# Was halten Angelruten aus - im Drill gebrochen?



## Thomas9904 (23. Januar 2017)

Vorabveröffentlichung Mag Februar

*Was halten Angelruten aus - im Drill gebrochen?​*
Da denkt man eigentlich, das heutige Gerät hält viel aus, kann mit fast allem um und sieht dann so ein Video:
[youtube1]BStkvFYVwPU[/youtube1]

https://www.youtube.com/watch?v=BStkvFYVwPU

Hats euch auch schon mal so eine Rute zerbröselt beim Angeln?

Ich kenn das nur bei mir, wenn ich mich bei Hängern zu doof angestellt hatte.

Aber so wie es dem Kollegen da im Drill die Rute wegknackt, das ist mir noch nie passiert. 

Hat ers einfach übertrieben oder harte die Rute vorher schon nen "Schlag weg"?

Und sorry für die nervige Musik - ist halt kein Video von uns ;-)

Thomas Finkbeiner


----------



## Thomas9904 (23. Januar 2017)

*AW: Was halten Angelruten aus - im Drill gebrochen?*

Und das ist ja erkennbar kein 3er-Fliegenrütchen....


----------



## Franky (23. Januar 2017)

*AW: Was halten Angelruten aus - im Drill gebrochen?*

Eindeutig übertrieben. Wäre da was angeknackt gewesen, hätte es schon viel früher brechen müssen.
Eine Möglichkeit, die man (und nach einschlägiger Erfahrung auch ich) nicht ausschließen darf: ein Ringfuß hat sich in den Blank "gearbeitet" und dadurch den Bruch (vorzeitig) verursacht.


----------



## DHausW (23. Januar 2017)

*AW: Was halten Angelruten aus - im Drill gebrochen?*

Moin, die Rute hatte kein Schlag weg ect.
Wo er sich mit dem hintern auf den Boden begibt und sitzt ergibt sich ein Winkel der bei jeder Rute zum Bruch führt .
Der Winkel zwischen Schnur und Blank wird unter Spannung zu schnell verkleinert! 
Wäre der Fisch weiter draussen gewsen und die Schnur hätte einen längeren weg ins Wasser gehabt wäre das hinsetzen kein Ding gewesen ;-)


----------



## Thomas9904 (23. Januar 2017)

*AW: Was halten Angelruten aus - im Drill gebrochen?*

Ich nochmal mit "aber":
Das ist ja aber kein empfindliches Rütchen...

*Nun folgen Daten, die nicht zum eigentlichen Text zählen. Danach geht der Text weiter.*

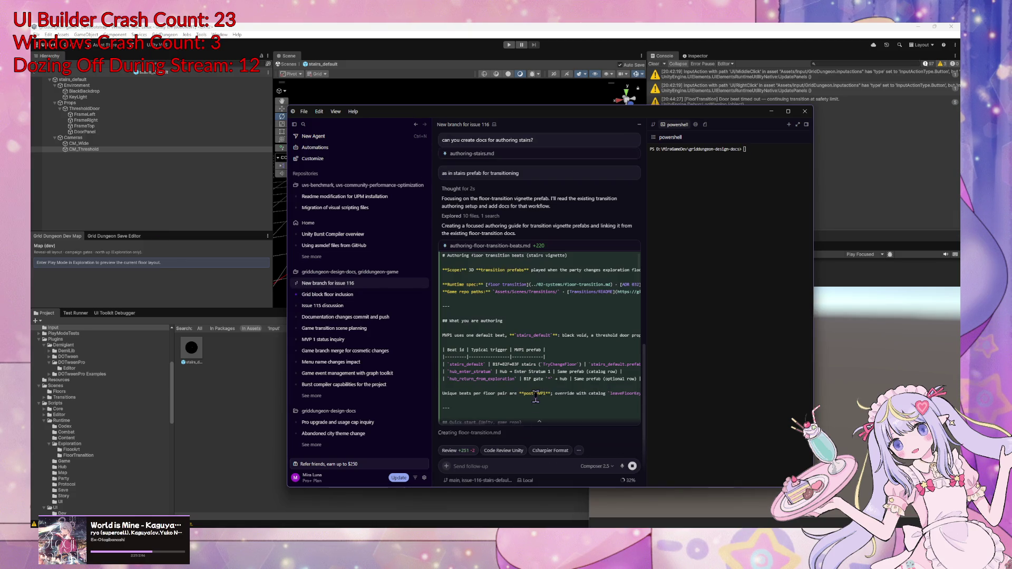
Scroll down through the agent's summary of the new authoring-floor-transition-beats.md guide
scroll(599, 336, down, 5)
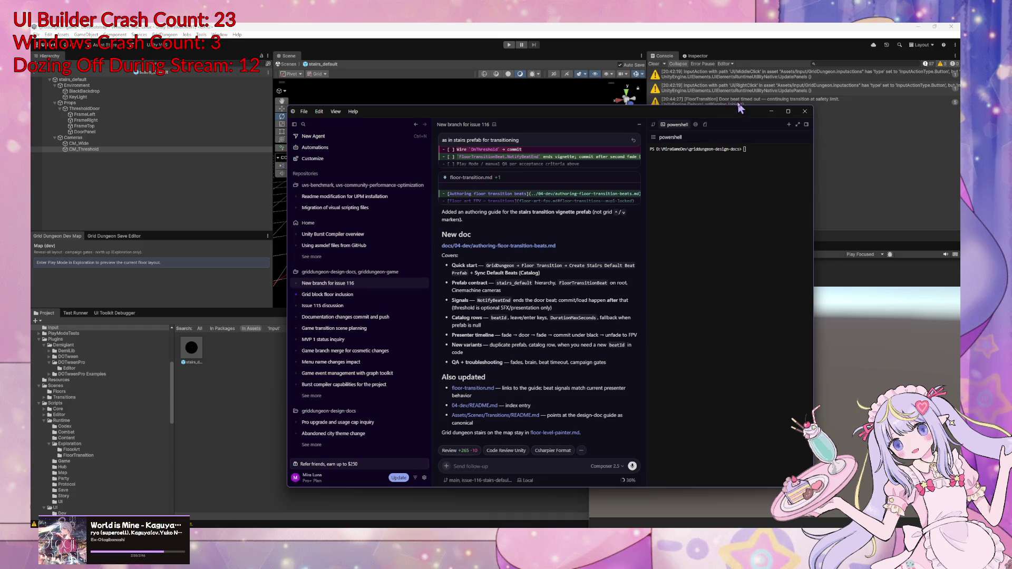
Ask Cursor's agent to commit and push the docs and return the authoring page link
click(510, 466)
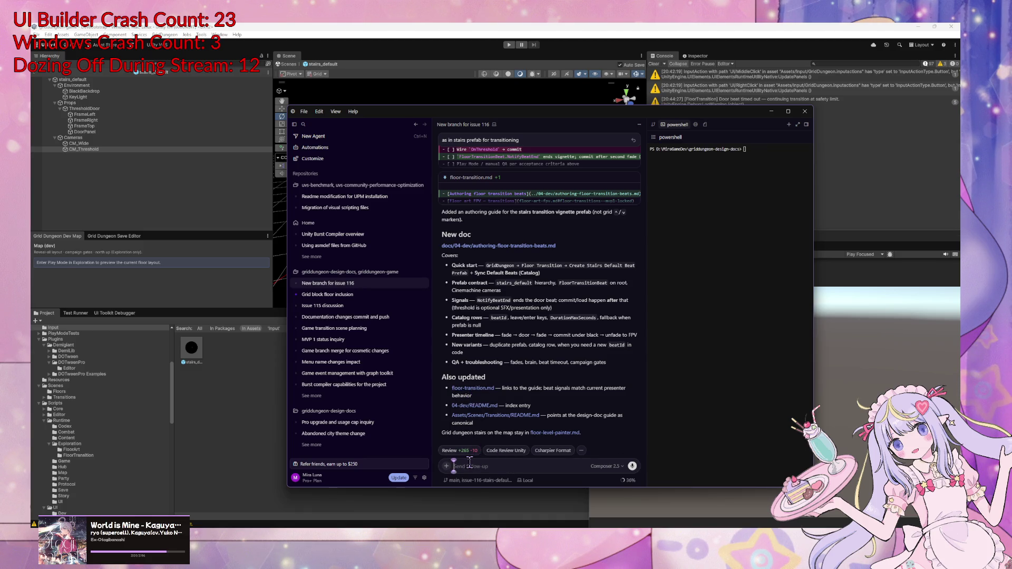
text(push)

Mit Chance sogar noch Glasfaser mit drin...

Meint ich wirklich, so kannste ne Rute so zerbröseln??

Wenn ich seh, wie die manchmal abspannen....


----------



## DHausW (23. Januar 2017)

*AW: Was halten Angelruten aus - im Drill gebrochen?*



Thomas9904 schrieb:


> Ich nochmal mit "aber":
> Das ist ja aber kein empfindliches Rütchen...
> 
> Mit Chance sogar noch Glasfaser mit drin...
> ...




Der Winkel ist entscheident ;-) 


Hätte die Rute eine Macke gehabt wäre sie bei den ersten Fluchten schon gebrochen ............Dem Material kann man hier keinen Vorwurf machen!#h


----------



## MikeHawk (23. Januar 2017)

*AW: Was halten Angelruten aus - im Drill gebrochen?*

Ein Materialfehler ist nie auszuschließen.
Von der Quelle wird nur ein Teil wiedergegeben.